Android bug leaks DNS queries despite VPN kill switch protection
Privacy-focused VPN Mullvad recently disclosed potential DNS leaks on Android, affecting certain apps due to inherent bugs in the Android system. The issue came to light on April 22, when a Reddit user reported a DNS leak. This user discovered the leak while toggling VPN on and off with the “Block connections without VPN” setting activated.
Mullvad's investigation into the matter confirmed the leaks across multiple Android versions, including the most recent, Android 14. The VPN provider revealed that this security issue could potentially impact many users, even those using a VPN with the kill switch enabled. In response, Mullvad plans to circumvent the Android bug by setting a bogus DNS server, although this will not entirely prevent the leak.
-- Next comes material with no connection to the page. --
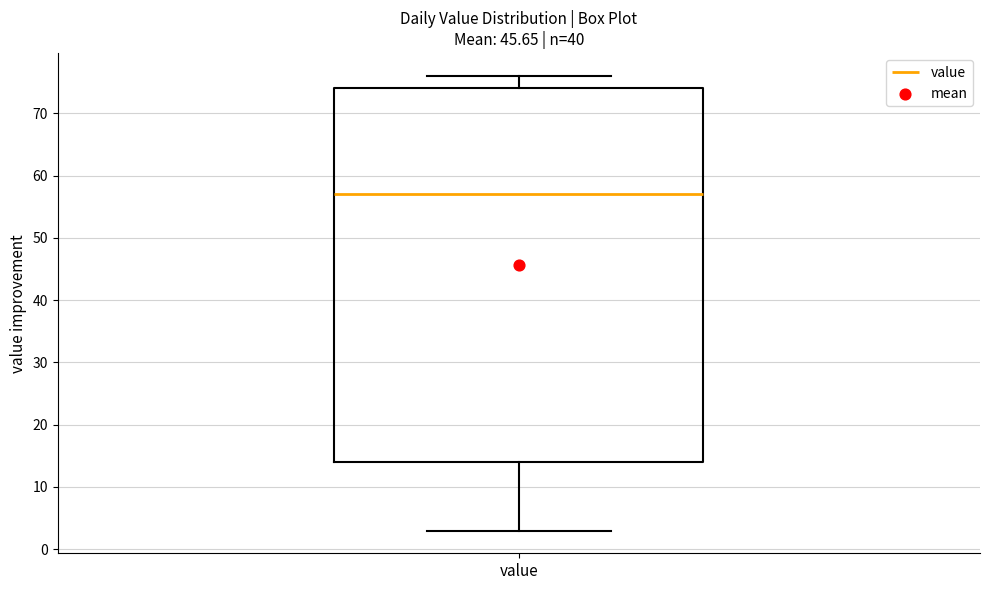

Where does the upper whisker of the box for value end on the y-axis? The values are not printed on the chart, so give them approximately, as read against the axis.

76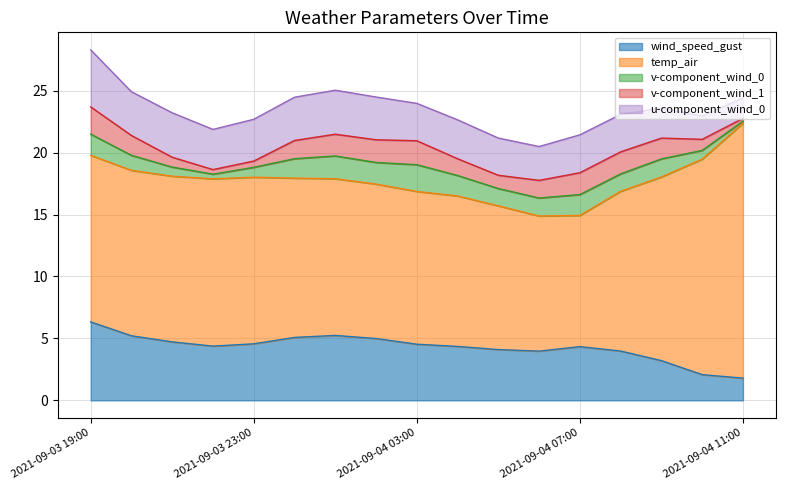

What is the approximate value of v-component_wind_0 at 2021-09-04 05:00?

1.4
DNS leaks pose significant privacy risks for users. They can be exploited to estimate a user's location or ascertain the websites and services a user frequents. Depending on the individual's threat model, this could necessitate avoiding Android entirely for sensitive tasks or implementing additional measures to prevent leaks.
Is it a bug or a backdoor by the ad company that ships the OS?
Don't use mobile devices for anything sensitive unless absolutely necessary.
Unless it's an actually privacy-centric OS or device like /e/, Graphene, etc.